Easier recycling of electronic waste

Paul Boughton

Tecnalia Technological Corporation is studying an innovative method based on multispectral artificial vision systems to enhance the value of electronic scrap, which currently represent 4 per cent of urban waste in Europe. Europe generates more than 6.5 million tons of electrical and electronic waste per year, of which more than 90 per cent goes to waste dumps.

The aim of this project, known as Sormen, is to develop a technology for the separation of scrap metal from electronic waste based on a multispectral vision system and incorporate it into a recycling plant. This new machine overcomes the limitations of current, essentially manual, methods that are labour-intensive and time-consuming, and which are unable to separate metals whose characteristics of colour, shape and weight are similar.

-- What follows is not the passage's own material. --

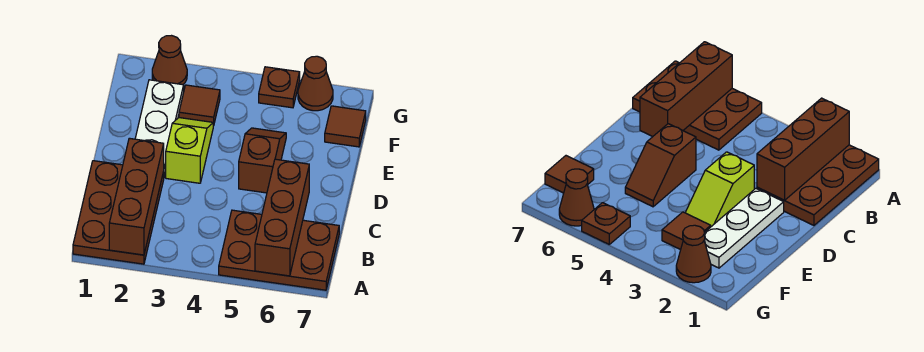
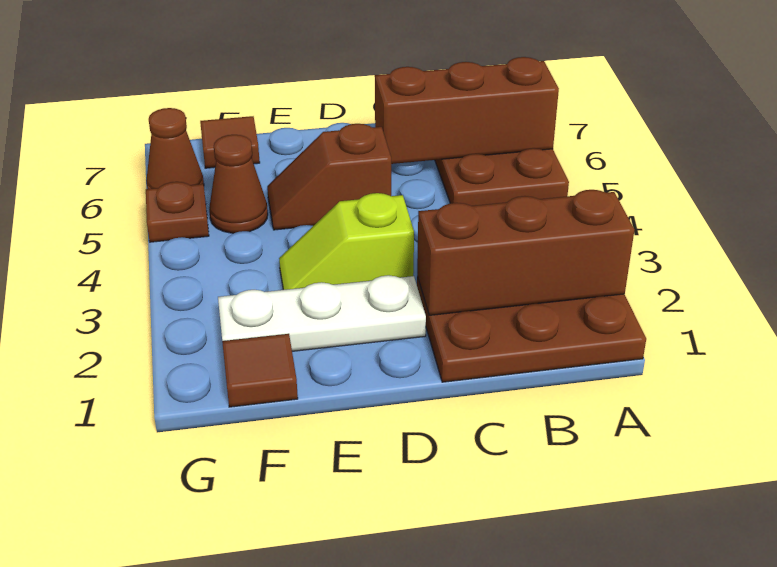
brown tile F3 level 1 -> brown tile F1 level 1
brown cone G2 level 1 -> brown cone F5 level 1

The solution proposed by Tecnalia enables elements of the same colour - such as aluminium, nickel or stainless steel to be separated so they can be recycled. It represents a highly significant advance over other techniques of separation based on colour vision and is useful for other processes such as separating lead impurities from copper, for example. In the case of aluminium, the Tecnalia system will enable 30 and 40 per cent more of this metal to be recovered.

To make the recycling of electronic products more economic, it is important to have machines that can automatically identify each one of the elements in a non-destructive manner. Moreover, in this way it will be less contaminating for the environment and workers will not be exposed to the emission of substances that could be damaging to health.

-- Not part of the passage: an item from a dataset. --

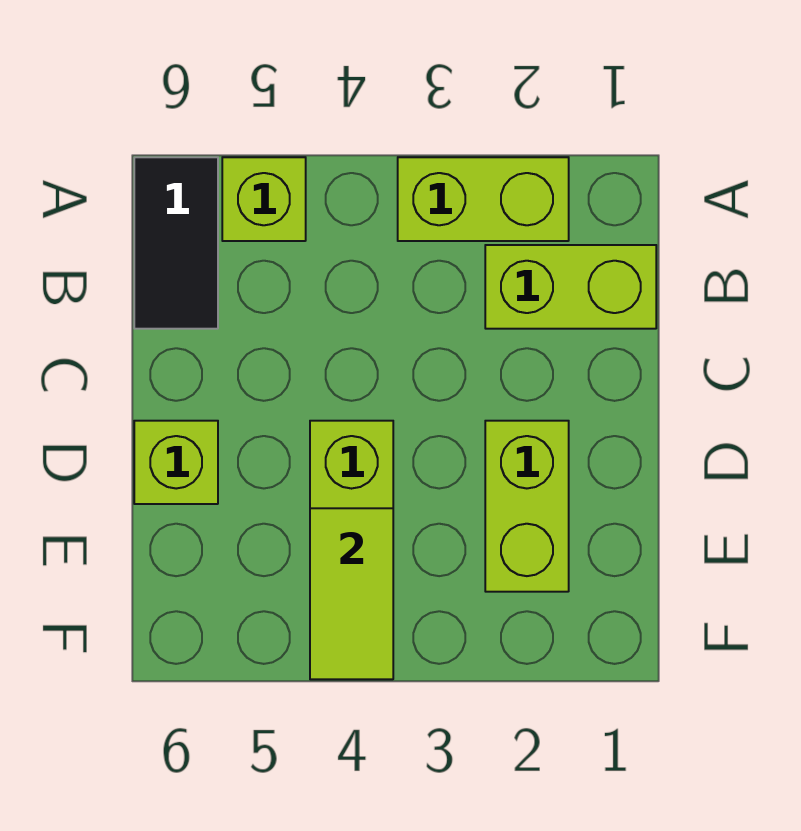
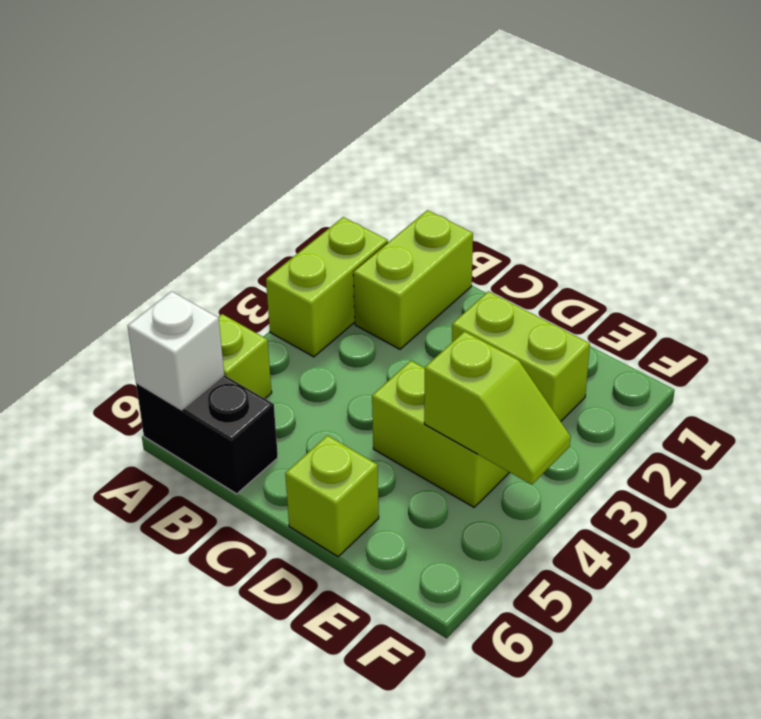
black tile A6:B6 level 1 -> black brick A6:B6 level 1
none -> white brick A6 level 2
lime tile E4:F4 level 2 -> lime slope E4:F4 level 2 top E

Metals such as aluminium or stainless steel are impossible to separate by colour, so this is where multispectral identification comes in. This technique is based on the fact that each pure metal has a unique spectral reflectivity response. Unlike colour cameras, multi- and hyper-spectral systems can appreciate multiple bands, from ultraviolet to infrared, with very good resolution of up to 2.5nm between bands. This versatility makes it possible to detect, classify and identify different materials, thereby overcoming some of the limitations of colour cameras that operate in the visible range.

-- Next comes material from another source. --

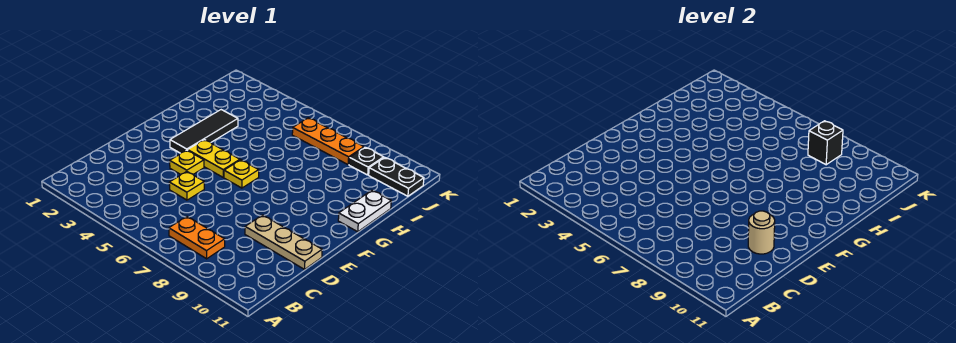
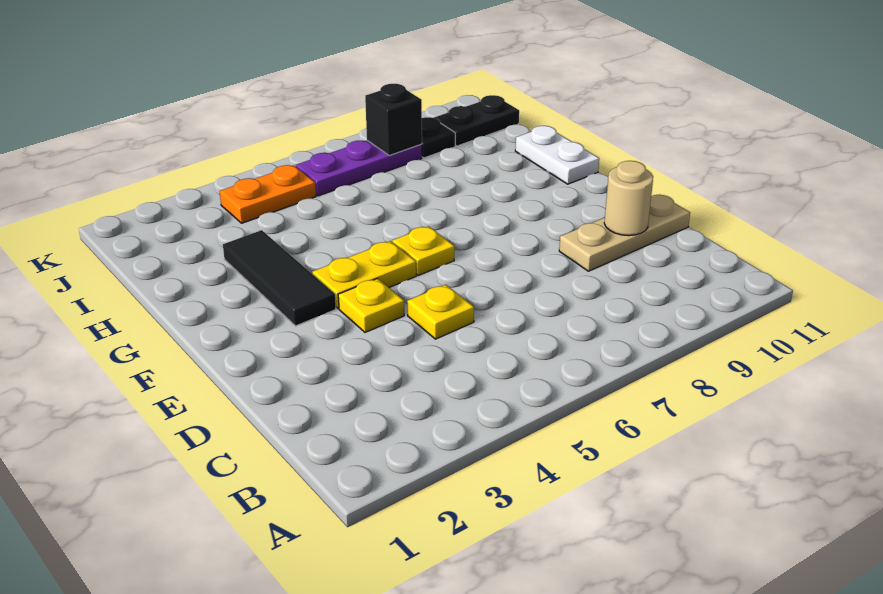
orange plate B7:B8 level 1 -> orange plate J4:J5 level 1
orange plate J6:J8 level 1 -> purple plate J6:J8 level 1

The application of this type of technology to the classification of metals is the novel approach. It is expected that in 2015, although it is estimated that electrical and electronic waste generated annually will double to 12 million tons, the amount of material recycled will rise significantly.

Apart from Tecnalia, taking part in this project are the CSL technological centre at the University of Liège (Belgium), the recycling companies Indumental Recycling (the Basque Country) and Ige Hennemann (Germany), the recycling machine manufacturer Hevac Ambient (Barcelona), the Specim multispectral system designers (Finland) and the Aclima Environment Cluster (the Basque Country).